• _HOW TO COMPLETE THIS TASK_: I'd like the full listing transcribed exactly, with no images included.

• _MATERIAL PROVIDED_:
══════
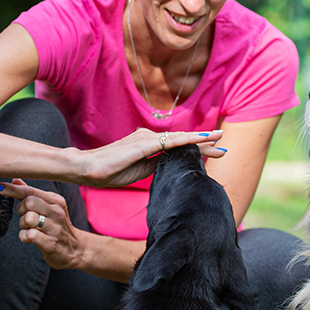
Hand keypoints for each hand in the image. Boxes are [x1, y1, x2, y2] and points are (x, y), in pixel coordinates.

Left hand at [0, 179, 83, 269]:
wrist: (75, 249)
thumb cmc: (57, 226)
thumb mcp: (49, 207)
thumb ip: (32, 193)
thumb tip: (14, 179)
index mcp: (55, 200)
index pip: (30, 190)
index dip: (11, 189)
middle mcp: (57, 212)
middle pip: (29, 202)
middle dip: (20, 209)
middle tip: (24, 216)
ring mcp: (55, 228)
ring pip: (28, 218)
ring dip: (22, 224)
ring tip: (29, 227)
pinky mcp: (50, 243)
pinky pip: (28, 235)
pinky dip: (24, 236)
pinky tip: (30, 237)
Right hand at [78, 128, 224, 187]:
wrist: (87, 169)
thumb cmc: (109, 172)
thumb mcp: (139, 172)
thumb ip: (156, 167)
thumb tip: (172, 168)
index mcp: (148, 145)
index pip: (176, 147)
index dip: (195, 149)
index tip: (213, 153)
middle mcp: (149, 137)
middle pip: (181, 141)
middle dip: (203, 144)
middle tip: (223, 147)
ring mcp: (146, 138)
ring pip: (179, 140)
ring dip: (200, 141)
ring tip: (218, 142)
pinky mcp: (143, 144)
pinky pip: (169, 142)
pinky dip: (187, 141)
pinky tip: (200, 140)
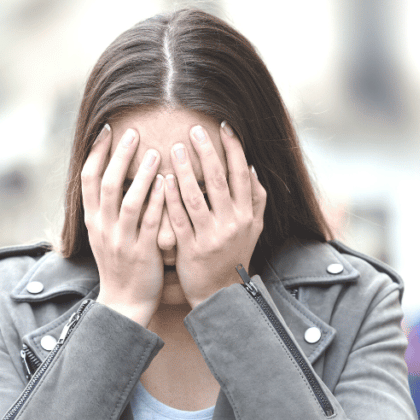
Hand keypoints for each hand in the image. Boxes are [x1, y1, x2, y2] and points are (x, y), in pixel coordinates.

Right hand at [82, 124, 166, 325]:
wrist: (124, 303)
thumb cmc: (119, 265)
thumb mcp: (104, 235)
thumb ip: (106, 208)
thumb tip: (112, 175)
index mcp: (93, 220)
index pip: (87, 179)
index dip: (96, 152)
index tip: (107, 130)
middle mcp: (103, 228)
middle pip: (106, 184)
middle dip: (119, 156)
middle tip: (133, 132)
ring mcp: (122, 240)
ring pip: (129, 201)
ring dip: (140, 175)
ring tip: (154, 152)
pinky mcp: (142, 252)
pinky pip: (150, 222)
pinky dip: (157, 201)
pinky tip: (166, 183)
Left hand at [164, 121, 266, 306]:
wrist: (220, 294)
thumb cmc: (234, 255)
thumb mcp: (254, 228)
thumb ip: (256, 199)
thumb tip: (252, 167)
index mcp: (247, 215)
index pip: (241, 174)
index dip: (233, 149)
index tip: (224, 126)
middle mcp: (232, 223)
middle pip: (218, 181)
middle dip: (207, 152)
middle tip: (193, 129)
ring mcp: (211, 236)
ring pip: (196, 197)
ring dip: (186, 170)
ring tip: (175, 148)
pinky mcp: (190, 249)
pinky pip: (179, 219)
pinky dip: (171, 198)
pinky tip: (163, 180)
══════
• _RESPONSE_:
Hand keypoints for each hand in the image. Boxes are [x1, y1, x2, y2] and points are (x, y), in pixel coordinates.

Left hand at [0, 179, 83, 269]:
wrist: (75, 249)
thumb cmc: (57, 226)
thumb mcp: (49, 207)
thumb ip: (32, 193)
thumb tip: (14, 179)
index mcp: (55, 200)
index pip: (30, 190)
index dip: (11, 189)
middle mcp: (57, 212)
middle pip: (29, 202)
middle dip: (20, 209)
middle tip: (24, 216)
ring mcp: (55, 228)
ring pip: (28, 218)
ring dip: (22, 224)
ring tip: (29, 227)
pinky mcp: (50, 243)
pinky pip: (28, 235)
pinky dip: (24, 236)
pinky tip: (30, 237)
Right hand at [78, 128, 224, 187]:
wrist: (87, 169)
thumb cmc: (109, 172)
thumb mcp: (139, 172)
thumb ip: (156, 167)
thumb tip: (172, 168)
index mcp: (148, 145)
index pip: (176, 147)
index dip: (195, 149)
index tip: (213, 153)
middle mcp: (149, 137)
middle pip: (181, 141)
middle dip: (203, 144)
middle tip: (223, 147)
ring mcp: (146, 138)
ring pip: (179, 140)
ring dip: (200, 141)
ring tip: (218, 142)
pinky mcp: (143, 144)
pinky pip: (169, 142)
pinky dip: (187, 141)
pinky tip: (200, 140)
Hand keypoints for each hand in the image. Boxes are [x1, y1, x2, y2] and points are (x, y), in pixel coordinates.

Right hand at [82, 124, 166, 325]:
wrist: (124, 303)
thumb cmc: (119, 265)
thumb mcp: (104, 235)
thumb ip: (106, 208)
thumb tip: (112, 175)
index mcp: (93, 220)
index pip: (87, 179)
index dip: (96, 152)
index tip: (107, 130)
middle mcp: (103, 228)
middle pip: (106, 184)
middle dip: (119, 156)
middle tip: (133, 132)
ring mcp: (122, 240)
ring pip: (129, 201)
ring dip: (140, 175)
ring tip: (154, 152)
pinky mcp: (142, 252)
pinky pip: (150, 222)
pinky dip: (157, 201)
pinky tip: (166, 183)
Left hand at [164, 121, 266, 306]:
wrist: (220, 294)
thumb cmc: (234, 255)
thumb mcp: (254, 228)
thumb ip: (256, 199)
thumb tip: (252, 167)
index mcp: (247, 215)
index pip: (241, 174)
index dip: (233, 149)
index tip: (224, 126)
middle mcp: (232, 223)
middle pip: (218, 181)
middle dip: (207, 152)
middle tip: (193, 129)
ring mcp: (211, 236)
ring pip: (196, 197)
ring dip: (186, 170)
ring tip: (175, 148)
pinky mcp: (190, 249)
pinky pip: (179, 219)
pinky dip: (171, 198)
pinky tip: (163, 180)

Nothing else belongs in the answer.